The Mental Health Foundation was the expert partner in this programme, helping to shape its aims, select the successful candidates from hundreds of applicants and provide mentoring to the successful Churchill Fellows. In total, 59 Fellows were chosen to investigate best practices in 17 countries and bring back new evidence and ideas to create positive change in their profession, practice and communities in the UK. This is one of four briefings that distil the key findings from this rich body of learning and make recommendations for policy and practice in the UK. Each briefing focuses on an aspect of the Mental Health Fellowships’ overarching theme, ‘community-based solutions’, and an overview of the learning from this Fellowship can be found in the programme’s summative briefing.
Scope
This briefing on Creativity and Innovation brings together learning from six Fellows’ research in Finland, Bosnia and Herzegovina, the USA and Australia, demonstrating how the creative arts and digital technological innovations are being used abroad to support people’s mental health effectively. The learning from this category is grouped into two main sections:
Section 1: How can the creative arts help?
Introduces the creative arts, provides several case studies and findings from two Fellows’ research and details good practice in integrating arts-based interventions into community settings.
Section 2: Harnessing the potential of digital technology
Focuses on the growing influence of digital technology in supporting people’s mental health, provides several case studies and findings from four Fellows’ research, and details how various technologies are being used abroad.
Why creativity and innovation?
Not so long ago, people’s mental health was treated in settings known as asylums, where, with some exceptions, caring for people often meant the use of containment, padded cells and straitjackets.
Even after the formation of the NHS in 1948, there were still more than 100 asylums operating in England until the efforts of successive governments led to the old asylums being abandoned and replaced with care in the community and more appropriate models of in-patient care, such as the mental health hospitals that exist today.
This change signified the beginning of a radical transformation in how we, as a society, think about and respond to mental ill-health.
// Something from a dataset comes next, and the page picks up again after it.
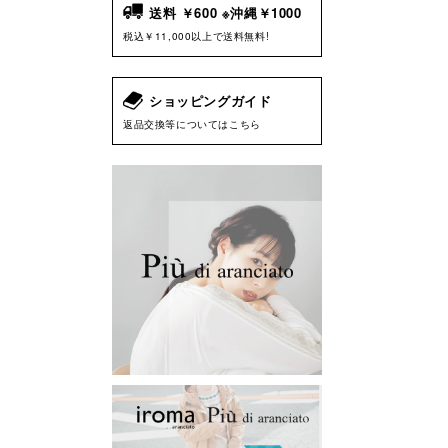
送料 ￥600 ※沖縄￥1000
税込￥11,000以上で送料無料!
ショッピングガイド
返品交換等についてはこちら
The past 30 years have seen a community-based care model largely replacing the acute and long-term care provided by in-patient settings, with an increasing focus on prevention and early intervention, as opposed to treatment further down the line.
Whilst there are, of course, many reasons for such a radical transformation, one thing is certain: we would not be where we are today without the vital contribution that creative approaches and innovative thinking have played in helping to find appropriate solutions to the wide range of challenges that our mental health system faced. The transformation we have experienced over the last 70 years has, to some extent, been driven by a determination and will, on behalf of researchers, policymakers and the general public, to think differently about mental health and find innovative solutions and ways of doing things that better serve and protect the mental health and human rights of people living in the UK. Without this, such progress would not have been possible.
There is, however, still more to do. Far too many people with mental health problems do not receive effective and timely treatment. Figures from the Adult Psychiatric Morbidity Survey found that six out of ten people diagnosed with bipolar disorder are not receiving any current medication or treatment (59.2%); similarly, nearly one in five people with a psychotic disorder, such as schizophrenia, are not receiving treatment. The number of people experiencing common mental health problems is also increasing. Almost one-fifth (18.9%) of 16-64-year-olds surveyed in England in 2014 met the criteria for a common mental health problem, such as anxiety or depression. This compares to 17.6% in 2007 and 15.5% in 1993.
Such statistics are clearly troubling, and the Fellows’ work, therefore, comes at a time when further creativity and innovation are needed if we are to find solutions to the most pressing problems our current system faces. In these difficult times, both the creative arts and digital technologies provide an opportunity in quite different ways for much-needed alternative approaches for supporting people’s mental health, offering a range of different options for providing timely and accessible care and ensuring a greater focus on prevention and earlier intervention.
Seventy years ago, it may have been difficult to imagine a world where an individual could log on to a mobile phone application and receive evidence-based support for their mental health. Given the pace of change, how we might support people’s mental health in another 70 years is difficult to imagine. The opportunities are great, and the role of creativity and innovation in helping us to make the most of these will be vital.